University of Richmond

Matthew Wentworth, '11

Getting to know the statistics behind building an affordable house

October 19, 2009

Matthew Wentworth, '11, followed an unusual path to civic engagement. The president of the University of Richmond's chapter of Habitat for Humanity credited his involvement with affordable-housing advocacy in large part to a statistics course he took the fall of his sophomore year.

The son of a builder and a real-estate agent, Wentworth joined the UR Chapter of Habitat as a first-year student in fall 2007. He participated in several Habitat initiatives before the chapter fell into a period of inactivity in spring 2008.

But Wentworth, a management major, connected to housing issues again when he enrolled in Lewis Litteral's introductory statistics course. Litteral divided his students into groups charged with doing statistical analysis for local nonprofits.

Wentworth and two classmates spent countless hours collecting and analyzing data for ElderHomes, a nonprofit dedicated to improving the housing and living conditions of elderly, disabled and low-income people in central Virginia.

Because he was undertaking this project for an actual organization, Wentworth felt a tremendous sense of responsibility. "We needed to be accountable for this data," he said. "We needed to get it right."

And that's the point, according to Litteral. In addition to assigning students statistical exercises out of a textbook, Litteral wanted students to experience the frustrations and rewards of working with real-life statistical data.

"They begin to understand the issues involved with working with data," Litteral explained. "Sometimes data is incomplete, inaccurate, hard to find, in the wrong format or hard to input." And students learn to cope with that.

"When they deal with community organizations," Litteral said, "they also get to see the fruits of their labor."

ElderHome's mission to help people remain in their homes for as long as possible, an idea that resonated with Wentworth on a personal level.

Wentworth’s grandmother loved hosting bridge club in her historic 1865 home, he explained. But a few years ago she discontinued these get-togethers because two of her elderly friends could no longer climb the two steps to her front door. His father solved the problem by installing railings on either side of the steps. Bridge club resumed, much to his grandmother’s delight.

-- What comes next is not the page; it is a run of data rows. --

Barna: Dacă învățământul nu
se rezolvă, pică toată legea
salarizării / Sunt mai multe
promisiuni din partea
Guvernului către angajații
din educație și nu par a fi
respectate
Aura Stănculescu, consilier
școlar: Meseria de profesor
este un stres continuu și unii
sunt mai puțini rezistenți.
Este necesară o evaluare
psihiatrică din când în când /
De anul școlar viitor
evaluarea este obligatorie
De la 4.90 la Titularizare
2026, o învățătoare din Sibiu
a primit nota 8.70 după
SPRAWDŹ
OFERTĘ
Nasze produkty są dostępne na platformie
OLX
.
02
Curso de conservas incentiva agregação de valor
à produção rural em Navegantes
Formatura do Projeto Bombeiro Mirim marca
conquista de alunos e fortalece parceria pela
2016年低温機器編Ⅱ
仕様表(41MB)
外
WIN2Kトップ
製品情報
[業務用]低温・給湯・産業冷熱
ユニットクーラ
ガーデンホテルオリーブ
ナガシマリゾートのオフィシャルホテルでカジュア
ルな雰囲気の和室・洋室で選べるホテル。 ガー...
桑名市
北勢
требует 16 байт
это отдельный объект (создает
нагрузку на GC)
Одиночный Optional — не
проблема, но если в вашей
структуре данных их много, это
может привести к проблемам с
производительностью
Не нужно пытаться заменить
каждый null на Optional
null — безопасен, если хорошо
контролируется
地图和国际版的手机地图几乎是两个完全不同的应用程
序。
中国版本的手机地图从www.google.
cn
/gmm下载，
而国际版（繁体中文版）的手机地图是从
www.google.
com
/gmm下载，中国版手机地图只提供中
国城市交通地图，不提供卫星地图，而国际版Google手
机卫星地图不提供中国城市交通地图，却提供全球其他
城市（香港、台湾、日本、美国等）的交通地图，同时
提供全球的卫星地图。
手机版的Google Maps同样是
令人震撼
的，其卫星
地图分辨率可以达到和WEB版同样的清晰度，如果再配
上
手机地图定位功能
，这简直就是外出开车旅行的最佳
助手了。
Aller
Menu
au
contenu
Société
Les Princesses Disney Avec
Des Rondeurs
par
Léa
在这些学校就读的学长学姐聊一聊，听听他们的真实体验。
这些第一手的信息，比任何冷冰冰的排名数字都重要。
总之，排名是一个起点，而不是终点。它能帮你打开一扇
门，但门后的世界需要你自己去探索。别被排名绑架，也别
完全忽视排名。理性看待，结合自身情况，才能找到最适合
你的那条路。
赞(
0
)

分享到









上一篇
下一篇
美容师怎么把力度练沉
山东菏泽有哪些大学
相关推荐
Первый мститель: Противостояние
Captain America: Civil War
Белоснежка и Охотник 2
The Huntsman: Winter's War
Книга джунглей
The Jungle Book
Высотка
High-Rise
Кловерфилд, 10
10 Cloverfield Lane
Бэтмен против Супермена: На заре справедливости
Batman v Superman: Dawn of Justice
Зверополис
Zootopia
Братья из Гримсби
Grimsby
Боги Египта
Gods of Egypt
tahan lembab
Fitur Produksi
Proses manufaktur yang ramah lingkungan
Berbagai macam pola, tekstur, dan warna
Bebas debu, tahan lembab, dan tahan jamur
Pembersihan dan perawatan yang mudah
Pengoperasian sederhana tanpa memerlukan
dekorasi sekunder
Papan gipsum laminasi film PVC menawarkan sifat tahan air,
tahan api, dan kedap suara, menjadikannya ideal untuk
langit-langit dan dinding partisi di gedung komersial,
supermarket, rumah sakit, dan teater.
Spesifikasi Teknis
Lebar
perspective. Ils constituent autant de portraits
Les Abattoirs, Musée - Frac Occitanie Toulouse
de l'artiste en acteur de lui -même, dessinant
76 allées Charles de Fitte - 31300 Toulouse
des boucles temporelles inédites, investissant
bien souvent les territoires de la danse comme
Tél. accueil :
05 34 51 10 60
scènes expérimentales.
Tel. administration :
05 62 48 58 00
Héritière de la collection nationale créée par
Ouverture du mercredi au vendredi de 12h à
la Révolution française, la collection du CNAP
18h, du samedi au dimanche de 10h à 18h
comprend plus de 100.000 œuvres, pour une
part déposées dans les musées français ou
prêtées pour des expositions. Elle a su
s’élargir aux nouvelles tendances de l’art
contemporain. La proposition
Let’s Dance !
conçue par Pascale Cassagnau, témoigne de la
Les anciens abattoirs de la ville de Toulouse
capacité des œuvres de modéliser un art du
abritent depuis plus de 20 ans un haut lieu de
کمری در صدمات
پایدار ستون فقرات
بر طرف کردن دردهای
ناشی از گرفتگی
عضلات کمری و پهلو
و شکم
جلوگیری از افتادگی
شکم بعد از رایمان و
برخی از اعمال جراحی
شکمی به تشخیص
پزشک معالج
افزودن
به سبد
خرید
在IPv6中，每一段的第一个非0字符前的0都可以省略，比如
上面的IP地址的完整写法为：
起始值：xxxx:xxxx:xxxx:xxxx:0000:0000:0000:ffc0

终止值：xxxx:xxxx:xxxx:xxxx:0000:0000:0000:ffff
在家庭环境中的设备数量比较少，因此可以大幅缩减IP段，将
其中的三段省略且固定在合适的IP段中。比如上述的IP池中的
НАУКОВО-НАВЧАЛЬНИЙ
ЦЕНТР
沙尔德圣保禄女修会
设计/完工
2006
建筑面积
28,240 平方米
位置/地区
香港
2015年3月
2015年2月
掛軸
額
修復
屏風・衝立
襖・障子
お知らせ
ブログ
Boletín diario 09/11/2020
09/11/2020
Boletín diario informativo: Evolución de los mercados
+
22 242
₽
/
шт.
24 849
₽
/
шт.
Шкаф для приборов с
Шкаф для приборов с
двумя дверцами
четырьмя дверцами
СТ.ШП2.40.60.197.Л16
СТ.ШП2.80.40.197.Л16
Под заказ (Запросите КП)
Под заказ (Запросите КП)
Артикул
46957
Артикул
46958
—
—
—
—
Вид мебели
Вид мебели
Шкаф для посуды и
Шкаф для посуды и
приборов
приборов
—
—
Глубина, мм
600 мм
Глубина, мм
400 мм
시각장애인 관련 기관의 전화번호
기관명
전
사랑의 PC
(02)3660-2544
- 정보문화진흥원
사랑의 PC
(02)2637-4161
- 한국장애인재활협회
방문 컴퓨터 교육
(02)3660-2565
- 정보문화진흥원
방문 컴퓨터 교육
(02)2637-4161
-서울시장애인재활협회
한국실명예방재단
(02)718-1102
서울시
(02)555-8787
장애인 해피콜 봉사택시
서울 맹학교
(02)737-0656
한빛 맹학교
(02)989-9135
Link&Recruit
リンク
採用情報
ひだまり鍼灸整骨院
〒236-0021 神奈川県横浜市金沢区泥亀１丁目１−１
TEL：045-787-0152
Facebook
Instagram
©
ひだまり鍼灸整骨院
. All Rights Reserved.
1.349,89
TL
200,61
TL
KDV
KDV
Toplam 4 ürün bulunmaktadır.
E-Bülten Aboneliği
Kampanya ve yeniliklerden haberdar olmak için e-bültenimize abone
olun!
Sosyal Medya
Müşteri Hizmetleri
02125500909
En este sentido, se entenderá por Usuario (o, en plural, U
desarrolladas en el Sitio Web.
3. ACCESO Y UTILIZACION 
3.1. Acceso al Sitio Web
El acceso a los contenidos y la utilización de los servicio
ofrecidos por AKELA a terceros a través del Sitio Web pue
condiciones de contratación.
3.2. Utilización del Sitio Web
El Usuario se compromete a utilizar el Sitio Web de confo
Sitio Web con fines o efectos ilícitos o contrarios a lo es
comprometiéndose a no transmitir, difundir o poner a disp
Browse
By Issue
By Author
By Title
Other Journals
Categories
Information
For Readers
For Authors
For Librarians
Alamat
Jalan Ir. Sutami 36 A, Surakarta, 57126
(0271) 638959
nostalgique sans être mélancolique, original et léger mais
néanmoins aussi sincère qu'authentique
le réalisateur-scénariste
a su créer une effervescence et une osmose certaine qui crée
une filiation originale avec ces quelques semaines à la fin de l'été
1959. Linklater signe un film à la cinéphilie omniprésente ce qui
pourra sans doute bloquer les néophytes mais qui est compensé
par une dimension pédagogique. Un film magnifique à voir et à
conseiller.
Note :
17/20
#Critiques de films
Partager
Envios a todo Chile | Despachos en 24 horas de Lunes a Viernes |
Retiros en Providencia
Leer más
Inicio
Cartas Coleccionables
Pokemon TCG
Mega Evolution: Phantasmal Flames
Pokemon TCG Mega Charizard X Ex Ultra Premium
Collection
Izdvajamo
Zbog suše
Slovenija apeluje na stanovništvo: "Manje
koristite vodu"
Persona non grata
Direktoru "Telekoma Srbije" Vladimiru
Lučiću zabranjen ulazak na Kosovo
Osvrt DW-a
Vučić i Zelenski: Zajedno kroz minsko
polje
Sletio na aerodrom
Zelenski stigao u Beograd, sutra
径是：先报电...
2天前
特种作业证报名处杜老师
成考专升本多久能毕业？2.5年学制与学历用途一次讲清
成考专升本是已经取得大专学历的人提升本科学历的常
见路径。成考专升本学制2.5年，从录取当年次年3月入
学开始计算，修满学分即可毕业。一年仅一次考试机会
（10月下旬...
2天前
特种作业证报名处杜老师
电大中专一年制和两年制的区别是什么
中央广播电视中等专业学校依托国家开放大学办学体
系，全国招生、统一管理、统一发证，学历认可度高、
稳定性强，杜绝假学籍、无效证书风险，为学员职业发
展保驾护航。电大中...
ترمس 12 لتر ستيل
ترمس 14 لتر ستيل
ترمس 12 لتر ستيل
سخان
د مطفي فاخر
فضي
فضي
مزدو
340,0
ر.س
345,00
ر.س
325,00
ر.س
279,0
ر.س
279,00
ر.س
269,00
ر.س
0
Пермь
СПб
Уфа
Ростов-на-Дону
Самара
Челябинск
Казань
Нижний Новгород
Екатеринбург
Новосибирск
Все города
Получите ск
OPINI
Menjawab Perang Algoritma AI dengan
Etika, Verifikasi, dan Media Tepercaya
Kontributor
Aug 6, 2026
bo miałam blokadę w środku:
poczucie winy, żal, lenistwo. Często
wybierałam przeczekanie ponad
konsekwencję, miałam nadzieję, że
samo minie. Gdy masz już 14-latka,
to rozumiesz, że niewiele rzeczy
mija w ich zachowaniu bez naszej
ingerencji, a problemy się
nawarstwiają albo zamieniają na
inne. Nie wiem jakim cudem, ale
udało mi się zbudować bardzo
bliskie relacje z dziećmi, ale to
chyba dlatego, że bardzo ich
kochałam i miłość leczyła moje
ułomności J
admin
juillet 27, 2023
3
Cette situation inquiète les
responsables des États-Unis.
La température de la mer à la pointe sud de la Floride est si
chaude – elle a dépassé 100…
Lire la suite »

"I realized how much trouble my grandmother would be in if she didn't have all her kids to help her," Wentworth said. ElderHomes fills the gap for many elderly and disabled individuals who don’t have family or the financial resources to support them.

Wentworth's work with ElderHomes rekindled his interest in Habitat. He set about resurrecting the campus chapter in October 2008. He recruited 25 members, and in November 2008 was elected chapter president.

Wentworth's decision to re-engage with Habitat pleased Litteral. "My classes have an upside reward potential they never had before I started incorporating community-based learning into the curriculum," Litteral said.

The Bonner Center for Civic Engagement offers many resources to assist faculty members interested in creating a CBL course, Litteral said. For example, he participated in a CBL faculty-learning community coordinated by the CCE.

The CCE also provides students with resources, such as the student-programming grant it awarded to the UR chapter of Habitat to host an affordable-housing forum this past spring.

The chapter will sponsor more educational programming in the coming year as well as hands-on opportunities at local Habitat build sites, Wentworth said. And it will ramp up its fundraising efforts with the goal of undertaking a UR chapter-sponsored build in the near future.